Isn't the war between AWS, Google, and Azure etc just a race to the bottom? Won't these businesses just be complete commodities in the near future?


That would have been true if AWS had remained a simplistic hardware-focused server renting type business.

It's a software services business. Those rarely become commodities as a basic server business might. And once you have scale, your ability to sell your customers on an endless variety of new services becomes the real value, and that prevents the classic race to the bottom and it boosts customer lock-in dramatically.

AWS, Azure, Google are not primarily competing on compute / ram / bandwidth cost any longer, that's increasingly a meaningless sideshow (which is why AWS is no longer aggressively price cutting / matching). They're competing on what software services they offer, how easy they are to use and scale, etc.


This. There are other comments on this thread griping about the cost of bandwidth, and comparing it to competitors for EC2 (Linode and the like)...and that misses the point. If that's all you want, yeah, there are probably cheaper alternatives that might do. But for a one stop shop that offers the best selection of services from which to compose software solutions, mature and tested, with an aggressive roadmap for adding more...you're left with those three. And of them, AWS leads.


AWS continues to add new products that support new technologies like Docker etc. They can stay out of "commodity" space by continuing to do so. Tech moves so fast it's hard to imagine them ever really running out of new products to build.

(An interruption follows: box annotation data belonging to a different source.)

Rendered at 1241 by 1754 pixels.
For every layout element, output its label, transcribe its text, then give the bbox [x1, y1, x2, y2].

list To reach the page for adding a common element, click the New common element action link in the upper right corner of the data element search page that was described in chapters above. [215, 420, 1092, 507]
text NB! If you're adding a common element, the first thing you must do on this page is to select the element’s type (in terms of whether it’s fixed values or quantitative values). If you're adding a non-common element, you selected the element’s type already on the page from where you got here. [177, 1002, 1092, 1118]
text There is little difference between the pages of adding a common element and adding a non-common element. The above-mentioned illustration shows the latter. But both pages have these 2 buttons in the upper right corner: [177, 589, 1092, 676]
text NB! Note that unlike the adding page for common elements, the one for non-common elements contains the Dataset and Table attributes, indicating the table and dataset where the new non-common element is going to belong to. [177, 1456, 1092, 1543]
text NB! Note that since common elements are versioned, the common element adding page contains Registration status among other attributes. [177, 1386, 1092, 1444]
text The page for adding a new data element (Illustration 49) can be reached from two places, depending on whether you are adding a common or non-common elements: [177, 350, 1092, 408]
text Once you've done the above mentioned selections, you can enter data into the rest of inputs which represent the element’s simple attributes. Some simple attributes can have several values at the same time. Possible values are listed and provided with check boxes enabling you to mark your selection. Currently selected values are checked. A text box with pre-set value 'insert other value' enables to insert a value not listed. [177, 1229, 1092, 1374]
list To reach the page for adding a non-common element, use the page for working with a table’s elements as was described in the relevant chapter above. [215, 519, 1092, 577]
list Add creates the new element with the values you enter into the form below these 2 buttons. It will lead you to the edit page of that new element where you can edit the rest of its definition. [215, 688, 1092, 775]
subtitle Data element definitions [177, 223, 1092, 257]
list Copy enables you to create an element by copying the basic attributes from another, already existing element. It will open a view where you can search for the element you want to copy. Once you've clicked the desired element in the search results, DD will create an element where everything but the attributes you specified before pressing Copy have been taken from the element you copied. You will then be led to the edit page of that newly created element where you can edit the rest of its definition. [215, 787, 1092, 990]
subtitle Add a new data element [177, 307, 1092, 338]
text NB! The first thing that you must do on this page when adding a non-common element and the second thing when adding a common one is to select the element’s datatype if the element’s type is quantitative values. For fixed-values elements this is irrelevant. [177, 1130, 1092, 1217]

Have you seen AWS' margins? Are the dozens of APIs and services AWS offers commodities? Most take years to develop and test.

Also a huge market with ~3 suppliers will likely not turn into a commodity business.


Amazon suppressed/hid profits for so long.. not hard for them to show strong quarterly earnings. It was accounting then and it's accounting now.


The only accounting "trick" was using all of your profits to reinvest immediately into expansion. Bezos isn't a moron, this was intentional, and it's paying off now.


I've never heard someone saying that a company reinvesting profits into itself as "suppressing/hiding" profits. I guess all Warren Buffet companies are also suppressing an hiding profits. Are you calling those companies out too?


All I'm saying is "monster profit" doesnt mean the company is doing any better than it was before. It's generating the same cash, they just aren't spending it the same way


Except revenue continues to increase 20-30% yoy


Well before they didn't report aws seperately so just how profitable it is was somewhat hidden.